On the road toward the exit Tyler asked Mohammed to stop the car one last time to check out a team of rebel fighters setting up rocket-propelled grenades. He reluctantly pulled off to the side of the road, and Tyler leapt out to shoot, buoyed by a rush of adrenaline I knew well—that feeling of satisfaction when doing reporting that few others would dare do. Mohammed immediately called his brother again to check in. I knew we were pushing the boundaries, lingering after we had been warned to leave, but my desire to pull back to safety felt like a terrible weakness. My colleagues would never have accused me of being wimpy or unprofessional; I was the one who was all too aware of being the only woman in the car.

 

A car pulled up alongside us: “They’re in the city!

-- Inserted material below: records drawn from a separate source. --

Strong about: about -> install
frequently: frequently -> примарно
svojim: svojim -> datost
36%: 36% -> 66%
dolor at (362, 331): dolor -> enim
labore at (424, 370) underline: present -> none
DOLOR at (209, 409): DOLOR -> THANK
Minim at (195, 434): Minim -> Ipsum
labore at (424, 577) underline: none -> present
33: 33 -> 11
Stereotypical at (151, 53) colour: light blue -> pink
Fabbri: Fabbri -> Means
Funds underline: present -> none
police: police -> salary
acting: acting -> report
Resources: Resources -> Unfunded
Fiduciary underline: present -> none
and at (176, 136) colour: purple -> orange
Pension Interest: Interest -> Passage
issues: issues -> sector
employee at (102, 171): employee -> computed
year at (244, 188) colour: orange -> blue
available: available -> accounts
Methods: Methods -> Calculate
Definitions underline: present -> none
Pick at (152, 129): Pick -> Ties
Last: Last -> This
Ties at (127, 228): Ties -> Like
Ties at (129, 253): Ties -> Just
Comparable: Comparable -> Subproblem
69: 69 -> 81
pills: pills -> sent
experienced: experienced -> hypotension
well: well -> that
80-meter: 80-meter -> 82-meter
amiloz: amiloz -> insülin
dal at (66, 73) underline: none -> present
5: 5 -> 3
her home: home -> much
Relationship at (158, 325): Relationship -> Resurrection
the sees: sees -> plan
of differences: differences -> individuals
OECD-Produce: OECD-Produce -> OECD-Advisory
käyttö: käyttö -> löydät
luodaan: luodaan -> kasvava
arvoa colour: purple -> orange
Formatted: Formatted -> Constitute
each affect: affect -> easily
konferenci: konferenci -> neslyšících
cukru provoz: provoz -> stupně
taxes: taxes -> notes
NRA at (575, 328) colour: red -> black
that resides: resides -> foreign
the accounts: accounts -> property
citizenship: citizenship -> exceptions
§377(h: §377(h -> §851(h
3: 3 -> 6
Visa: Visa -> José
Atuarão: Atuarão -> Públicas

They’re in the city!”

 

“Tyler!” Mohammed shouted, his face wrecked with fear.

 

“Let’s go!” Steve screamed. Tyler clambered into the car and we took off.

 

The night before, my editor, David, and I agreed that I would call him at 9 a.m. in New York. I checked my watch and dialed his number. I couldn’t get a line out. I dialed again. Nothing. I kept redialing his extension, over and over and over, punching at the phone. When I looked up and squinted into the distance, I saw something I hadn’t seen in weeks: traffic.

 

“I think it’s Qaddafi’s men,” I said.

 

Tyler and Anthony shook their heads. “No way,” Tyler said.

 

Within seconds, the fuzzy horizon distilled into little olive figurines. I had been right.

 

Tyler realized it, too. “Don’t stop!” he screamed.

 

You have two options when you approach a hostile checkpoint, and both are a gamble. The first option is to stop and identify yourselves as journalists and hope that you are respected as neutral professionals. The second option is to blow past them and hope they don’t open fire on you.

 

“Don’t stop! Don’t stop!” Tyler was yelling.

 

But Mohammed was slowing down, sticking his head out of the window.

 

“Sahafi! Media!” he yelled to the soldiers. He opened the car door to get out, and Qaddafi’s soldiers swarmed around him. “Sahafi!”

 

In one fluid movement the doors flew open and Tyler, Steve, and Anthony were ripped out of the car. I immediately locked my door and buried my head in my lap. Gunshots shattered the air. When I looked up, I was alone. I knew I had to get out of the car to run for cover, but I couldn’t move. I spoke to myself out loud, a tactic I used when my inner voice wasn’t convincing enough: “Get out of the car. Get out. Run.” I crawled across the backseat with my head down and out the open car door, scrambled to my feet, and immediately felt the hands of a soldier pulling at my arms and tugging at my two cameras. The harder he pulled, the harder I pulled back. Bullets whipped by us. Dirt kicked up all around my feet. The rebels were barraging the army’s checkpoint from behind us, from the place we had just fled. The soldier pulled at my camera with one hand and pointed his gun at me with the other.

 

We stood like that for ten interminable seconds. Out of the corner of my eye I saw Tyler running toward a one-story cement building up ahead. I trusted his instincts. We needed to get out of the line of fire before we could negotiate our fate with these soldiers.

 

I surrendered my waist pack and one camera and clutched the other, pulling the memory cards out as I ran after my colleagues, who, in the chaos of bullets, had also escaped their captors. My legs felt slow as my eyes stayed trained on Anthony ahead of me. “Anthony! . . . Anthony, help me!”